* TASK GOAL: Using the entries that follow, write out the line containing "mai mari. Cine poate pierde banii ceruți", the line containing "ASNIERES-SUR-OISE : COMMENT FONCTIONNE", and every line between them, exactly and nothing else.

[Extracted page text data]

※ ※ ※

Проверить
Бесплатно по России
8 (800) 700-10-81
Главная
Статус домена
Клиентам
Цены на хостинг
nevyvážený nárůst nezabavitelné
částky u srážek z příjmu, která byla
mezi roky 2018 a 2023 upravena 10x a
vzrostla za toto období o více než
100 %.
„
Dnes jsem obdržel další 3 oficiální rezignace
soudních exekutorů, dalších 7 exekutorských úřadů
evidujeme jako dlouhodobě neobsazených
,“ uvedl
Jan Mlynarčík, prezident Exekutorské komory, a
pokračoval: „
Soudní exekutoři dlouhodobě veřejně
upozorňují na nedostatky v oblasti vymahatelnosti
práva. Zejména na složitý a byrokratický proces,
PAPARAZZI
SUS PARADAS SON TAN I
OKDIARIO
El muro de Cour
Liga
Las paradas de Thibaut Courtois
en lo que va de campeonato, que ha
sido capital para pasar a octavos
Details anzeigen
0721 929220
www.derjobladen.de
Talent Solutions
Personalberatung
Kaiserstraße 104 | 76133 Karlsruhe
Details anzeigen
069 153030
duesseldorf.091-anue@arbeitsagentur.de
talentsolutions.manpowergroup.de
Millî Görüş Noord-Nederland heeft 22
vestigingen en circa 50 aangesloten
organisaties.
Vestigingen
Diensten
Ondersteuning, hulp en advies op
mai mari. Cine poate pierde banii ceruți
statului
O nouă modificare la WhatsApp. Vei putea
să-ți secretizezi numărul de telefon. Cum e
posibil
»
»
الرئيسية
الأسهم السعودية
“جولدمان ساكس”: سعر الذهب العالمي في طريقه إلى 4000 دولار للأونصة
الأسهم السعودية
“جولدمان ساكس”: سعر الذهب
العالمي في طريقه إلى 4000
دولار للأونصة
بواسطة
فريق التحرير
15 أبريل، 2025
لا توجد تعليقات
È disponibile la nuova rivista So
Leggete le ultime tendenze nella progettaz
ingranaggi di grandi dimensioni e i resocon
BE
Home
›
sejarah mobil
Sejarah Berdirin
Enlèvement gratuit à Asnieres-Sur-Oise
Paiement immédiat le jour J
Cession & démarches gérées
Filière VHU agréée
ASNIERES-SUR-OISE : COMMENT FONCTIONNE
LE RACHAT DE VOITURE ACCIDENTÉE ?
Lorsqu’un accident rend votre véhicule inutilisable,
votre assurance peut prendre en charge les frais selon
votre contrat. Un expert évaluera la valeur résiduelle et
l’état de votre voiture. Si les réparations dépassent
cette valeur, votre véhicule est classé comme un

※ ※ ※

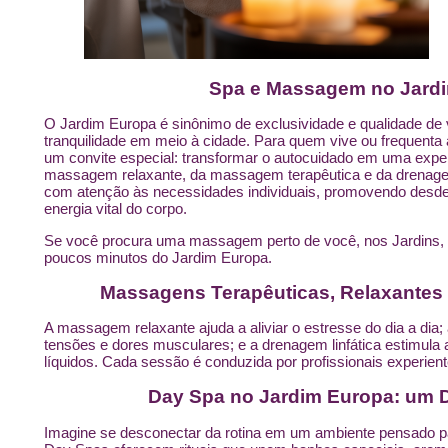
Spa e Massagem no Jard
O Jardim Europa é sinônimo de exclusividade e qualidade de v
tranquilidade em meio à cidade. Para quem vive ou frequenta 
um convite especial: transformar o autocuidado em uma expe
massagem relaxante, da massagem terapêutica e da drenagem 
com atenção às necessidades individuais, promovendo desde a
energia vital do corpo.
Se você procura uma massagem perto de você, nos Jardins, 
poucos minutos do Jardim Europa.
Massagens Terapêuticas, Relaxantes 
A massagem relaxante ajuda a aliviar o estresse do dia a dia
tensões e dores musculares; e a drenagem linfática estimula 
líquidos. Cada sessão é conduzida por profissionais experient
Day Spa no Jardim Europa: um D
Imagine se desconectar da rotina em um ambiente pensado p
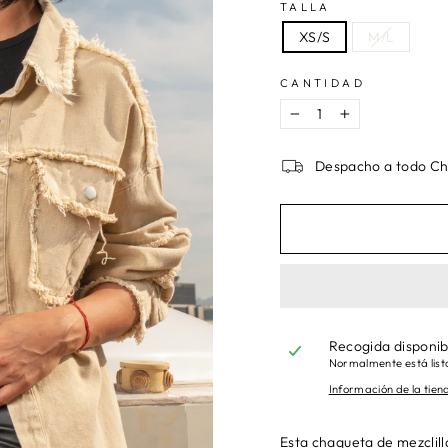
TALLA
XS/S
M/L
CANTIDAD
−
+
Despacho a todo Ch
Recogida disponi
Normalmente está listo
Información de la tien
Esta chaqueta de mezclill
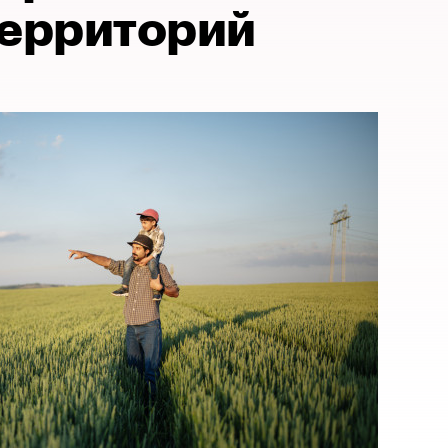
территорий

※ ※ ※

* RESPONSE BELOW:
mai mari. Cine poate pierde banii ceruți
statului
O nouă modificare la WhatsApp. Vei putea
să-ți secretizezi numărul de telefon. Cum e
posibil
»
»
الرئيسية
الأسهم السعودية
“جولدمان ساكس”: سعر الذهب العالمي في طريقه إلى 4000 دولار للأونصة
الأسهم السعودية
“جولدمان ساكس”: سعر الذهب
العالمي في طريقه إلى 4000
دولار للأونصة
بواسطة
فريق التحرير
15 أبريل، 2025
لا توجد تعليقات
È disponibile la nuova rivista So
Leggete le ultime tendenze nella progettaz
ingranaggi di grandi dimensioni e i resocon
BE
Home
›
sejarah mobil
Sejarah Berdirin
Enlèvement gratuit à Asnieres-Sur-Oise
Paiement immédiat le jour J
Cession & démarches gérées
Filière VHU agréée
ASNIERES-SUR-OISE : COMMENT FONCTIONNE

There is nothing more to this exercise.